So you want to be writer, huh? Seems like a job that can be easily accomplished by someone with a strong grasp of grammar, punctuation, and sentence structure and a few noteworthy ideas to share, right? Not necessarily. The primary reason new writers enter the market is to make a living doing something they love. This reason, while logical, is juxtaposed. The primary reason for writing should be to do something you love and make a living out of it. The emphasis being; SOMETHING YOU LOVE. Because if you don’t love it, you won’t live it and if you don’t live it, you will probably not earn a living at it. Here are a few keys to living and working like a writer:
Read, read, and read…
You can’t be a successful writer if you don’t read and there are several things you should be reading. The most successful business people in any industry get there in part by keeping up to date on changes in the business, new policies, better ways to do things, new philosophies in the industry, etc… Writers must do the same. Read books and online content about writing, read style guides, keep reference materials and actually use them. Read about the things you write about. You need to see the good, the mediocre, and the down right ridiculous in your genre so that you can identify it and strive not to duplicate the mistakes of others. If you’re a blogger, read high traffic blogs and try to identify the roots of their popularity. If you’re a novelist, read books in your genre. It’s amazing how much better a writer one can become by seeing examples of what not to do! Read to be informed about the world. Your readers tastes change as the world around them changes and you need to know what topics are fresh and interest worthy. Finally, read so you can shift yourself in to the mindset of a reader. That way, when you re-read your own work, it will be easier to distance yourself and see the story from a readers point of view.
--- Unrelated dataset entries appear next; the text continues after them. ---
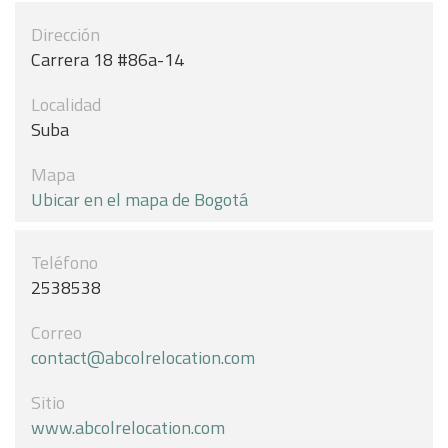
Dirección
Carrera 18 #86a-14
Localidad
Suba
Mapa
Ubicar en el mapa de Bogotá
Teléfono
2538538
Correo
contact@abcolrelocation.com
Sitio
www.abcolrelocation.com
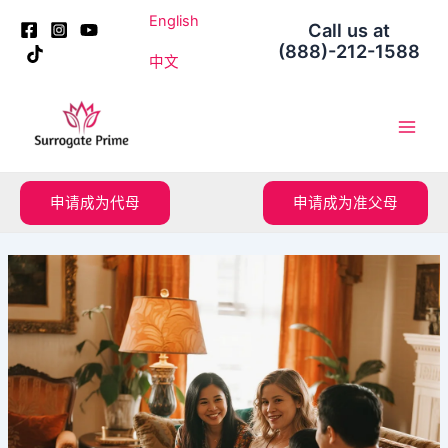
跳
Post
English
Call us at
至
navigation
(888)-212-1588
内
中文
容
Main
Men
申请成为代母
申请成为准父母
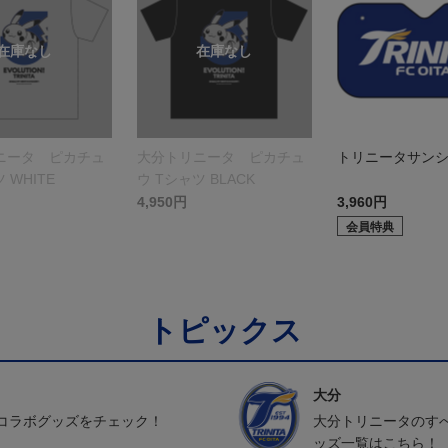
ニータ ピカチュ
大分トリニータ ピカチュ
トリニータサン
 WHITE
ウ Tシャツ BLACK
4,950円
3,960円
会員特典
トピックス
大分
コラボグッズをチェック！
大分トリニータのす
ッズ一覧はこちら！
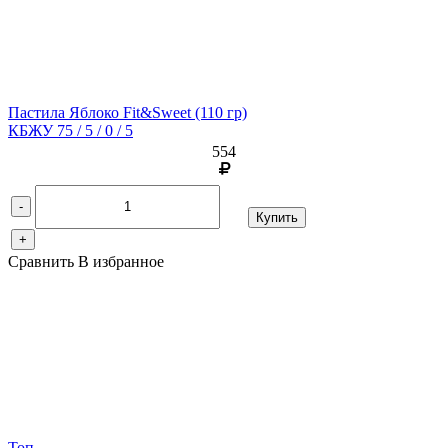
Пастила Яблоко Fit&Sweet
(110 гр)
КБЖУ 75 / 5 / 0 / 5
554
-
Купить
+
Сравнить
В избранное
Топ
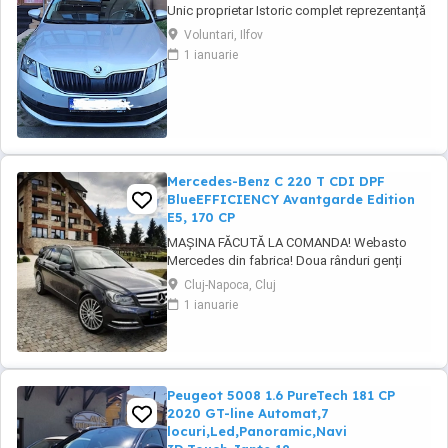
Unic proprietar Istoric complet reprezentanță
Se vinde Skoda Octavia Combi (Break), an
Voluntari, Ilfov
fabricație 2020, în stare foarte bună de
1 ianuarie
funcționare și întreținere. Mașina a avut un
singur proprietar, iar toate reviziile și lucrările
de întreținere au fost efectuate ...
Mercedes-Benz C 220 T CDI DPF
BlueEFFICIENCY Avantgarde Edition
E5, 170 CP
MAȘINA FĂCUTĂ LA COMANDA! Webasto
Mercedes din fabrica! Doua rânduri genți
echipate. Echipament special: Faruri bi-xenon
Cluj-Napoca, Cluj
cu distribuție adaptivă a luminii (Intelligent
1 ianuarie
Light System), sistem de asistență la
conducere: Asistent adaptiv pentru faza
lungă, stingător, covorașe din velur, rezervor
de combustibil: ...
Peugeot 5008 1.6 PureTech 181 CP
2020 GT-line Automat,7
locuri,Led,Panoramic,Navi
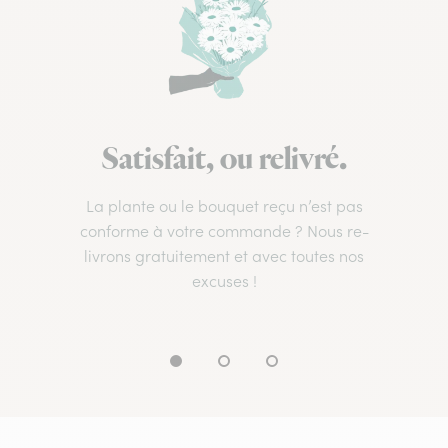
Satisfait, ou relivré.
La plante ou le bouquet reçu n’est pas
conforme à votre commande ? Nous re-
livrons gratuitement et avec toutes nos
excuses !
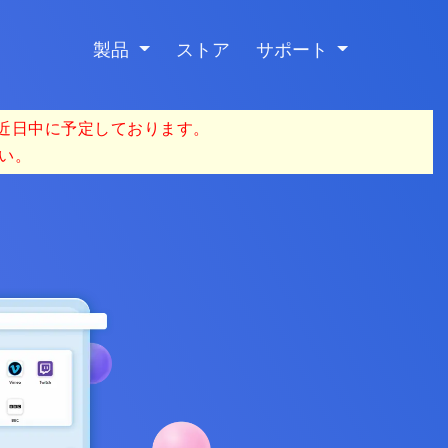
製品
ストア
サポート
を近日中に予定しております。
い。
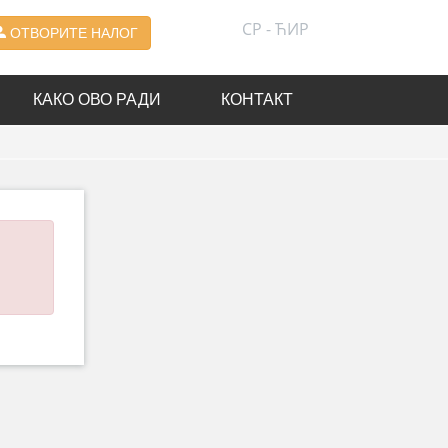
СР - ЋИР
ОТВОРИТЕ НАЛОГ
КАКО ОВО РАДИ
КОНТАКТ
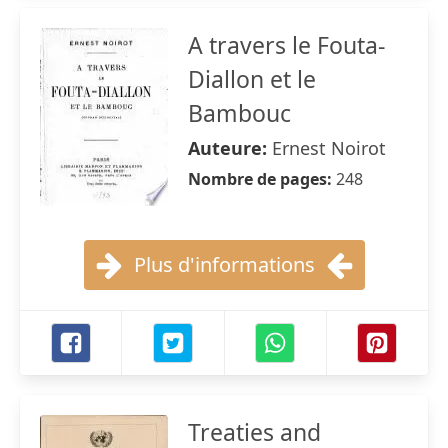
A travers le Fouta-
Diallon et le
Bambouc
Auteure:
Ernest Noirot
Nombre de pages:
248
Plus d'informations
Treaties and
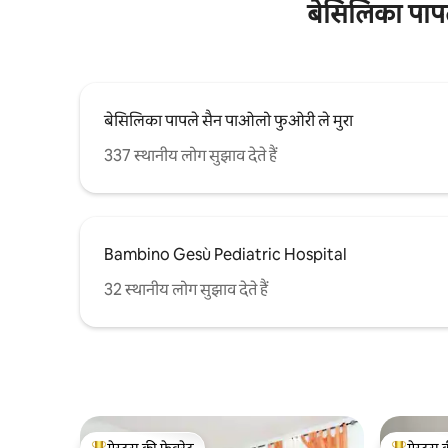
बेसिलिका पापल
बेसिलिका पापले सैन पाओलो फुओरी ले मुरा
337 स्थानीय लोग सुझाव देते हैं
Bambino Gesù Pediatric Hospital
32 स्थानीय लोग सुझाव देते हैं
गेस्ट्स की फ़ेवरेट
गेस्ट्स 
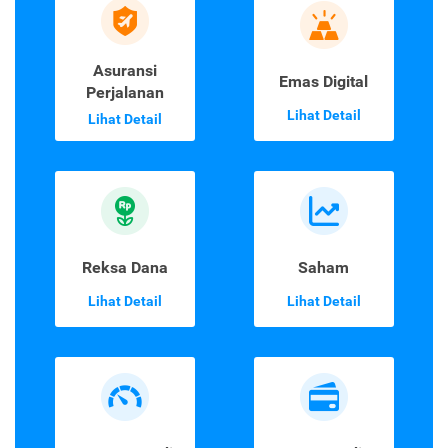
Asuransi
Emas Digital
Perjalanan
Lihat Detail
Lihat Detail
Reksa Dana
Saham
Lihat Detail
Lihat Detail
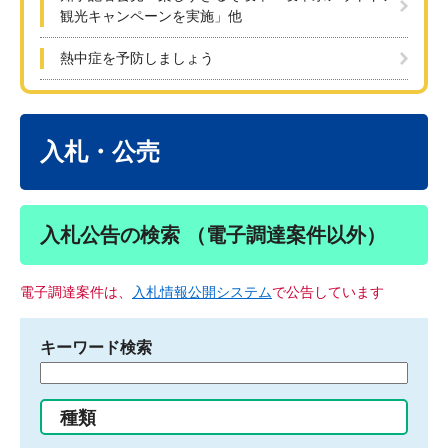
観光キャンペーンを実施」他
熱中症を予防しましょう
本
文
入札・公売
入札公告の検索 （電子調達案件以外）
電子調達案件は、
入札情報公開システム
で公告しています
キーワード検索
検
索
す
種類
る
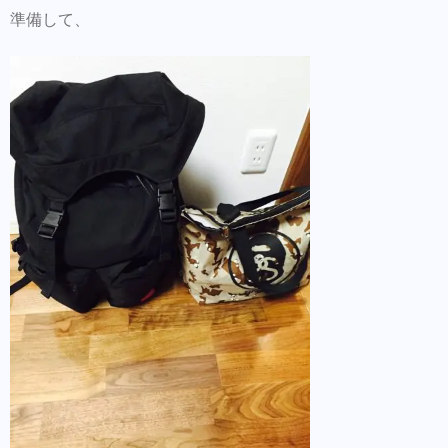
準備して、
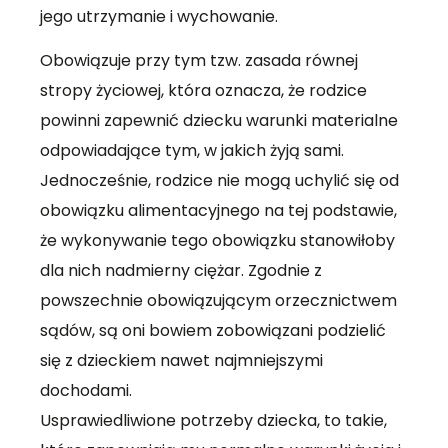
jego utrzymanie i wychowanie.
Obowiązuje przy tym tzw. zasada równej
stropy życiowej, która oznacza, że rodzice
powinni zapewnić dziecku warunki materialne
odpowiadające tym, w jakich żyją sami.
Jednocześnie, rodzice nie mogą uchylić się od
obowiązku alimentacyjnego na tej podstawie,
że wykonywanie tego obowiązku stanowiłoby
dla nich nadmierny ciężar. Zgodnie z
powszechnie obowiązującym orzecznictwem
sądów, są oni bowiem zobowiązani podzielić
się z dzieckiem nawet najmniejszymi
dochodami.
Usprawiedliwione potrzeby dziecka, to takie,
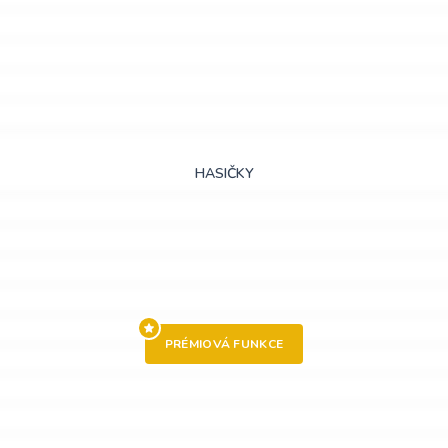
HASIČKY
PRÉMIOVÁ FUNKCE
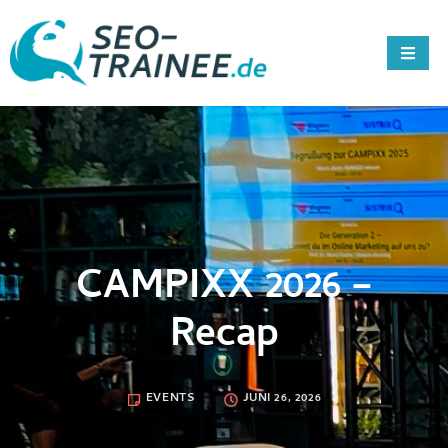
CAMPIXX 2026 –
Recap
EVENTS
JUNI 26, 2026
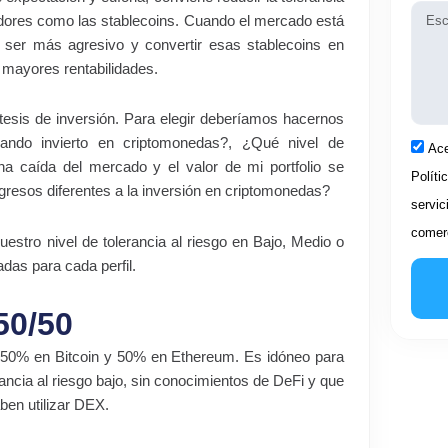
Mens
adores como las stablecoins. Cuando el mercado está
ser más agresivo y convertir esas stablecoins en
 mayores rentabilidades.
esis de inversión. Para elegir deberíamos hacernos
do invierto en criptomonedas?, ¿Qué nivel de
Acep
Ace
na caída del mercado y el valor de mi portfolio se
Políti
gresos diferentes a la inversión en criptomonedas?
servic
comerc
estro nivel de tolerancia al riesgo en Bajo, Medio o
adas para cada perfil.
50/50
os: 50% en Bitcoin y 50% en Ethereum. Es idóneo para
ancia al riesgo bajo, sin conocimientos de DeFi y que
ben utilizar DEX.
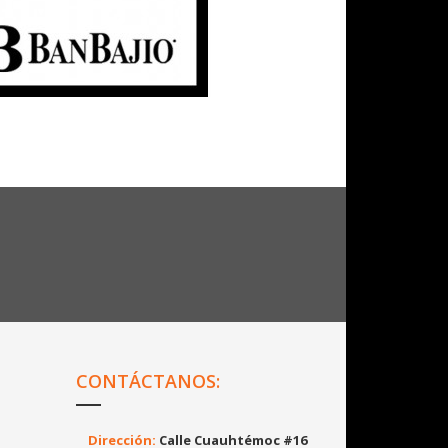
CONTÁCTANOS:
Dirección:
Calle Cuauhtémoc #16
Col:
Aragón La Villa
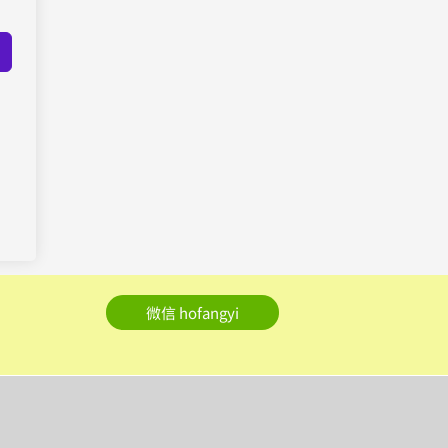
微信 hofangyi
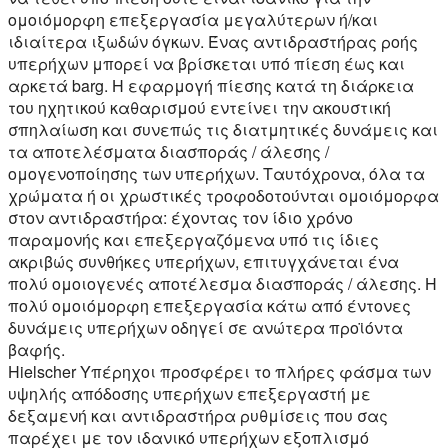
ομοιόμορφη επεξεργασία μεγαλύτερων ή/και
ιδιαίτερα ιξωδών όγκων. Ένας αντιδραστήρας ροής
υπερήχων μπορεί να βρίσκεται υπό πίεση έως και
αρκετά barg. Η εφαρμογή πίεσης κατά τη διάρκεια
του ηχητικού καθαρισμού εντείνει την ακουστική
σπηλαίωση και συνεπώς τις διατμητικές δυνάμεις και
τα αποτελέσματα διασποράς / άλεσης /
ομογενοποίησης των υπερήχων. Ταυτόχρονα, όλα τα
χρώματα ή οι χρωστικές τροφοδοτούνται ομοιόμορφα
στον αντιδραστήρα: έχοντας τον ίδιο χρόνο
παραμονής και επεξεργαζόμενα υπό τις ίδιες
ακριβώς συνθήκες υπερήχων, επιτυγχάνεται ένα
πολύ ομοιογενές αποτέλεσμα διασποράς / άλεσης. Η
πολύ ομοιόμορφη επεξεργασία κάτω από έντονες
δυνάμεις υπερήχων οδηγεί σε ανώτερα προϊόντα
βαφής.
Hielscher Υπέρηχοι προσφέρει το πλήρες φάσμα των
υψηλής απόδοσης υπερήχων επεξεργαστή με
δεξαμενή και αντιδραστήρα ρυθμίσεις που σας
παρέχει με τον ιδανικό υπερήχων εξοπλισμό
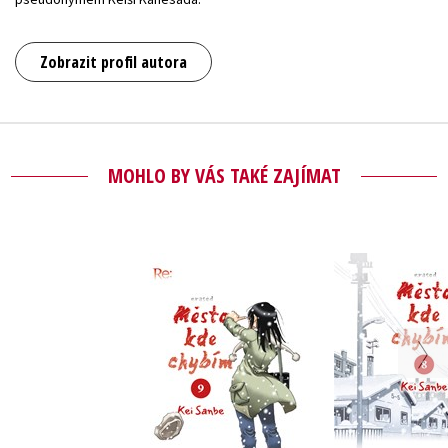
Zobrazit profil autora
MOHLO BY VÁS TAKÉ ZAJÍMAT
Město, kde chybím 9
Město, kde 
Kei Sanbe
Kei Sa
Do košíku
Do košík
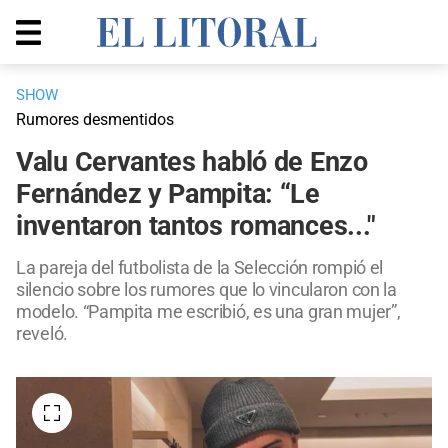
SHOW
Rumores desmentidos
Valu Cervantes habló de Enzo
Fernández y Pampita: “Le
inventaron tantos romances..."
La pareja del futbolista de la Selección rompió el
silencio sobre los rumores que lo vincularon con la
modelo. “Pampita me escribió, es una gran mujer”,
reveló.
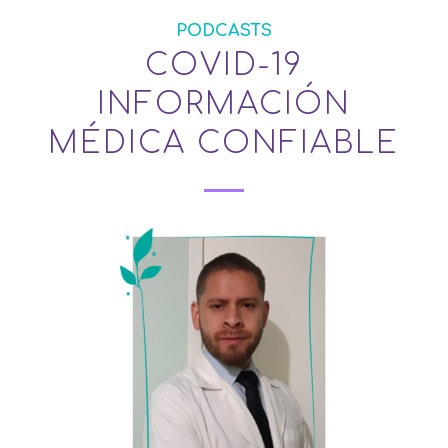
PODCASTS
COVID-19
INFORMACIÓN
MÉDICA CONFIABLE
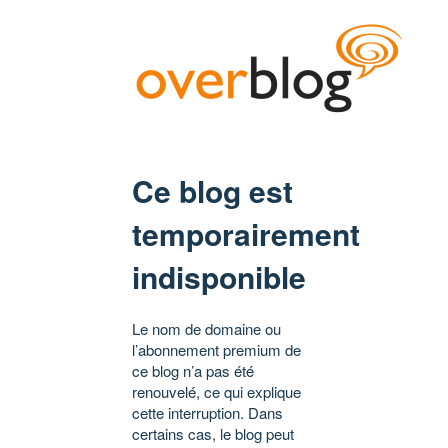
Ce blog est
temporairement
indisponible
Le nom de domaine ou
l’abonnement premium de
ce blog n’a pas été
renouvelé, ce qui explique
cette interruption. Dans
certains cas, le blog peut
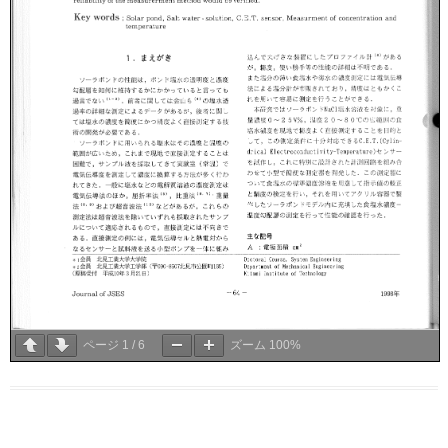
ページ
1
/
6
ズーム
100%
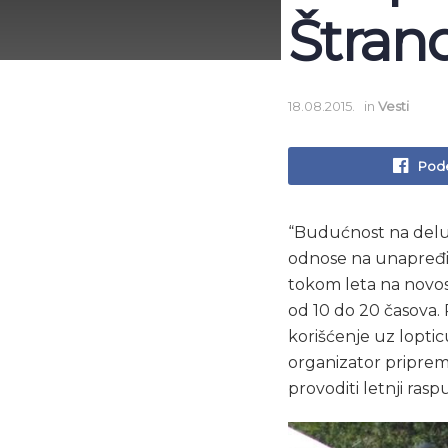
Štran
18.08.2015.
in
Vesti
Pode
“Budućnost na delu”
odnose na unapređiv
tokom leta na novos
od 10 do 20 časova. 
korišćenje uz loptic
organizator priprem
provoditi letnji raspu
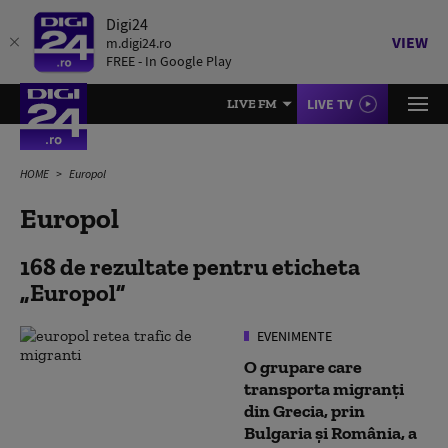
Digi24
VIEW
m.digi24.ro
FREE - In Google Play
LIVE TV
LIVE FM
HOME
Europol
Europol
168 de rezultate pentru eticheta
Europol
EVENIMENTE
O grupare care
transporta migranţi
din Grecia, prin
Bulgaria şi România, a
Have a desk – even though you may not use it very often
Every business person needs a home base. They need somewhere that feels like the “office”. From a psychological standpoint, it makes you feel credible. With today’s technology, writers are more likely to prop up a laptop in their laps while sitting in bed than to lock themselves in their home office but having the option of going to the “office” makes your writing profession feel real.
Introduce yourself as a writer
This is one that I still find myself struggling with even after publishing hundreds of articles and four books. When I left my traditional career, everyone I saw on the street asked, “What are you doing now?” and I struggled for an answer. Mostly because I was picking up odd work at home contract jobs and thought that somehow defining those was a better answer than saying I am a writer. I feared the stigma of “starving artist”. I was afraid they would walk away saying, “She doesn’t have a job. She’s sitting at home trying to be J.K. Rowling or Stephen King.” Then one day I realized, “If I don’t think I’m a writer, how can I expect anyone else to?”
Write for the love of it
If a topic doesn’t interest you, you will likely write about it with little interest. Every piece of work you put out for the public should be written with a keen interest and compiled with passion. Your readers may not experience a passionate awakening when they read your article about kitchen cleaners, but they will hear the energy in your voice if you feel passionately about kitchen cleaners and your words, through your passion, will be more credible and interesting.
Actively engage with other writers and readers
You need a community of like minds to keep you fresh and on top of your game. Gone are the days of the loner writer locked up in a woodsy location. Today, you need a network to get ahead and to reach an audience. Take classes and seminars, go to local library functions, visit the local coffee houses and indie books stores, maybe take in a poetry reading or two. Use social networking to connect with other authors, readers, and resources like cover designers, editors, reviewers, and publishers. Connect for success, and remember, the greatest work will remain unknown if it isn’t marketed and connecting with people who have an interest in your content is the easiest way to market it.
Write with the understanding that you may never make a dime from it
If you can come to terms with the idea that you may never sell a single word and you still feel the overwhelming desire to write then it is highly likely that you will be a successful writer. Why? Because it is in your blood. Writing is a method of happiness for you and when you write to fulfill the human need for happiness, you write from your soul. Reader’s can identify “soul writers” and they stand out in a crowd of hacks who have lost their passion and now write for a paycheck. Readers will be drawn to you, and if you write well, you will see a return on your investment.
So true! I couldn’t call myself an author for several months after I published my first novel last year, until several people pointed out that I have achieved a lot more than many in the writing world, and I definitely am a writer. Now I am working hard to ‘live’ my truth and make it work for me financially as well as practically.
I recently contacted a coffee shop that hosts local musicians and other artists on a regular basis and they were excited about the concept of hosting a book signing for a local author because, though they sometimes have poetry readings, they haven’t really developed a relationship with any other authors. I’m going to give it a go! If you have an artsy cafe nearby, it might not hurt to give it a try. If not for a book signing, then maybe just to display some flyers or put a few books on sale.